I found this one on “BrainyQuote“:
It is better to travel well than to arrive.
This seems to be a variation on Robert Louis Stevenson’s “To travel hopefully is a better thing than to arrive,” which is from an 1878 essay entitled “El Dorado”).
Arthur C. Custance made an obvious reference to this saying when he wrote, in his 1978 Science and Faith, “To distort a well-known adage, It is better to travel well than to arrive at the right destination.”
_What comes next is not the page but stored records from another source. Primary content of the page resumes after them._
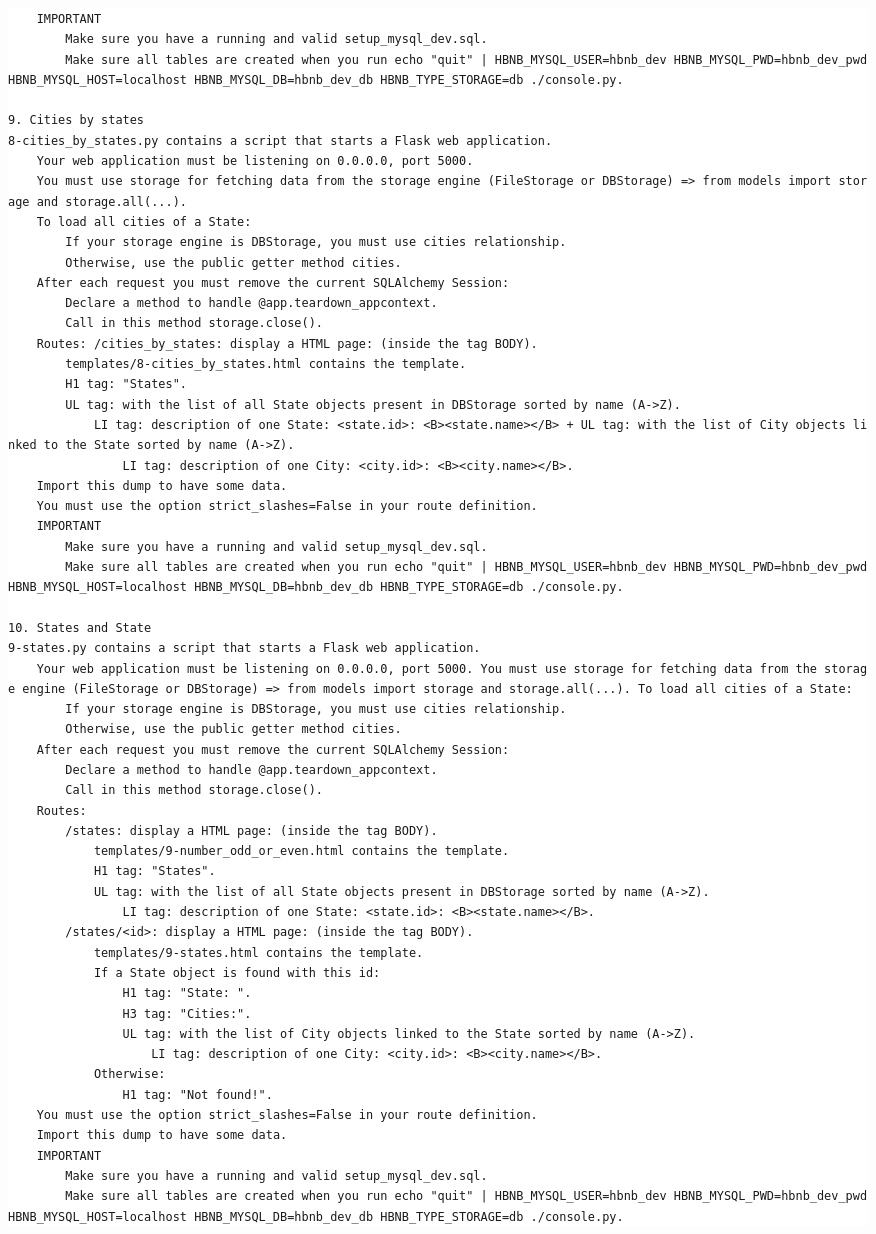        IMPORTANT
            Make sure you have a running and valid setup_mysql_dev.sql.
            Make sure all tables are created when you run echo "quit" | HBNB_MYSQL_USER=hbnb_dev HBNB_MYSQL_PWD=hbnb_dev_pwd HBNB_MYSQL_HOST=localhost HBNB_MYSQL_DB=hbnb_dev_db HBNB_TYPE_STORAGE=db ./console.py.

    9. Cities by states
    8-cities_by_states.py contains a script that starts a Flask web application.
        Your web application must be listening on 0.0.0.0, port 5000.
        You must use storage for fetching data from the storage engine (FileStorage or DBStorage) => from models import storage and storage.all(...).
        To load all cities of a State:
            If your storage engine is DBStorage, you must use cities relationship.
            Otherwise, use the public getter method cities.
        After each request you must remove the current SQLAlchemy Session:
            Declare a method to handle @app.teardown_appcontext.
            Call in this method storage.close().
        Routes: /cities_by_states: display a HTML page: (inside the tag BODY).
            templates/8-cities_by_states.html contains the template.
            H1 tag: "States".
            UL tag: with the list of all State objects present in DBStorage sorted by name (A->Z).
                LI tag: description of one State: <state.id>: <B><state.name></B> + UL tag: with the list of City objects linked to the State sorted by name (A->Z).
                    LI tag: description of one City: <city.id>: <B><city.name></B>.
        Import this dump to have some data.
        You must use the option strict_slashes=False in your route definition.
        IMPORTANT
            Make sure you have a running and valid setup_mysql_dev.sql.
            Make sure all tables are created when you run echo "quit" | HBNB_MYSQL_USER=hbnb_dev HBNB_MYSQL_PWD=hbnb_dev_pwd HBNB_MYSQL_HOST=localhost HBNB_MYSQL_DB=hbnb_dev_db HBNB_TYPE_STORAGE=db ./console.py.

    10. States and State
    9-states.py contains a script that starts a Flask web application.
        Your web application must be listening on 0.0.0.0, port 5000. You must use storage for fetching data from the storage engine (FileStorage or DBStorage) => from models import storage and storage.all(...). To load all cities of a State:
            If your storage engine is DBStorage, you must use cities relationship.
            Otherwise, use the public getter method cities.
        After each request you must remove the current SQLAlchemy Session:
            Declare a method to handle @app.teardown_appcontext.
            Call in this method storage.close().
        Routes:
            /states: display a HTML page: (inside the tag BODY).
                templates/9-number_odd_or_even.html contains the template.
                H1 tag: "States".
                UL tag: with the list of all State objects present in DBStorage sorted by name (A->Z).
                    LI tag: description of one State: <state.id>: <B><state.name></B>.
            /states/<id>: display a HTML page: (inside the tag BODY).
                templates/9-states.html contains the template.
                If a State object is found with this id:
                    H1 tag: "State: ".
                    H3 tag: "Cities:".
                    UL tag: with the list of City objects linked to the State sorted by name (A->Z).
                        LI tag: description of one City: <city.id>: <B><city.name></B>.
                Otherwise:
                    H1 tag: "Not found!".
        You must use the option strict_slashes=False in your route definition.
        Import this dump to have some data.
        IMPORTANT
            Make sure you have a running and valid setup_mysql_dev.sql.
            Make sure all tables are created when you run echo "quit" | HBNB_MYSQL_USER=hbnb_dev HBNB_MYSQL_PWD=hbnb_dev_pwd HBNB_MYSQL_HOST=localhost HBNB_MYSQL_DB=hbnb_dev_db HBNB_TYPE_STORAGE=db ./console.py.
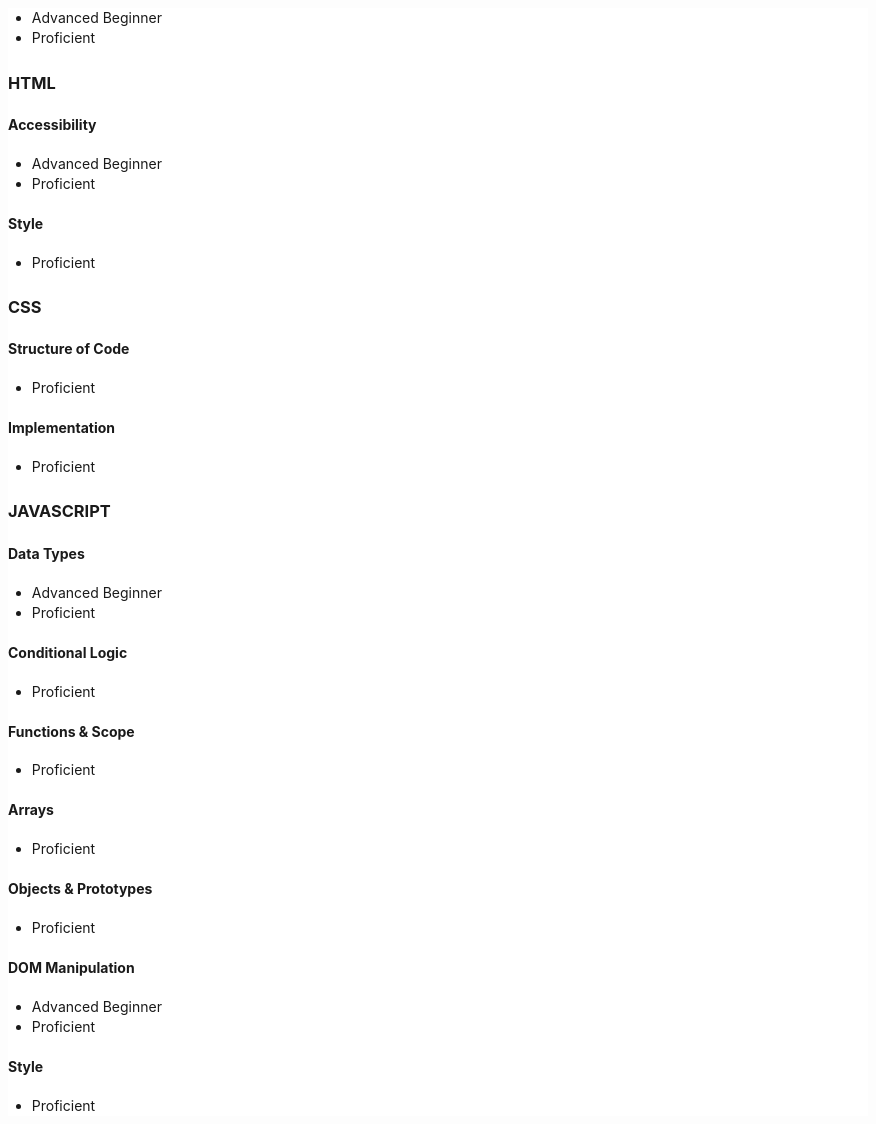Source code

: * Advanced Beginner  
* Proficient  

### HTML

#### Accessibility

* Advanced Beginner  
* Proficient  

#### Style

* Proficient  

### CSS

#### Structure of Code

* Proficient  

#### Implementation

* Proficient  

### JAVASCRIPT

#### Data Types

* Advanced Beginner  
* Proficient  

#### Conditional Logic

* Proficient  

#### Functions & Scope

* Proficient  

#### Arrays

* Proficient  

#### Objects & Prototypes

* Proficient  

#### DOM Manipulation

* Advanced Beginner  
* Proficient  

#### Style

* Proficient  

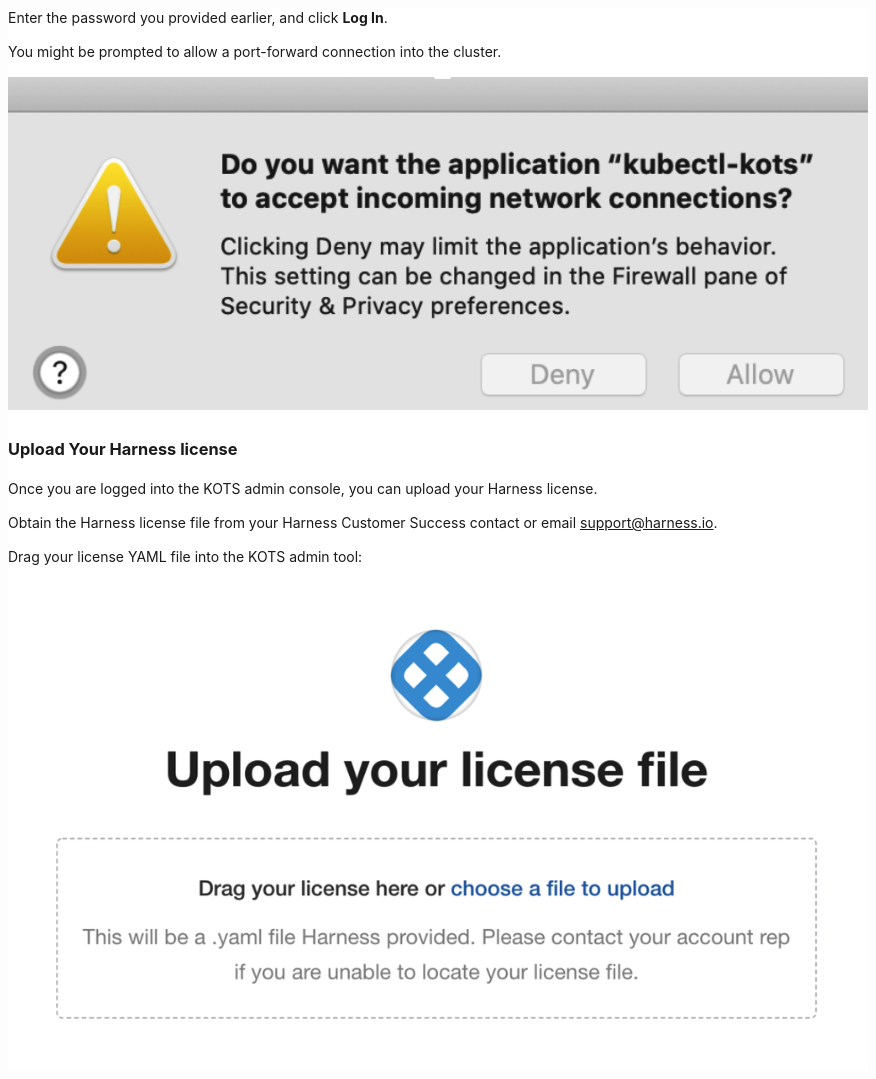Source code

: Enter the password you provided earlier, and click **Log In**.

You might be prompted to allow a port-forward connection into the cluster.

![](./static/kubernetes-on-prem-existing-cluster-setup-05.png)

### Upload Your Harness license

Once you are logged into the KOTS admin console, you can upload your Harness license.

Obtain the Harness license file from your Harness Customer Success contact or email [support@harness.io](mailto:support@harness.io).

Drag your license YAML file into the KOTS admin tool:

![](./static/kubernetes-on-prem-existing-cluster-setup-06.png)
Quite how this came to be attributed to the Buddha, I don’t know. The earliest link I was able to find in print between the Buddha and the “travel well” variant of Stevenson’s quote is from The Panic-Free Pregnancy, by Michael S. Broder (p. 153), from 2004, where the author attributes the saying to “Buddha,” but I’d imagine that Broder got the quote from the internet. Unfortunately Google’s not very good at identifying dates of publication on the web, so I haven’t been able to ascertain when “It is better to travel well than to arrive” became a Buddha quote.
A year before Broder’s book, Applied Economic Analysis for Technologists, Engineers, and Managers has the quote as a “Tibetan saying,” but (Google’s imperfections in ascertaining timing aside) it seems probably that the “Buddha” attribution was already in existence.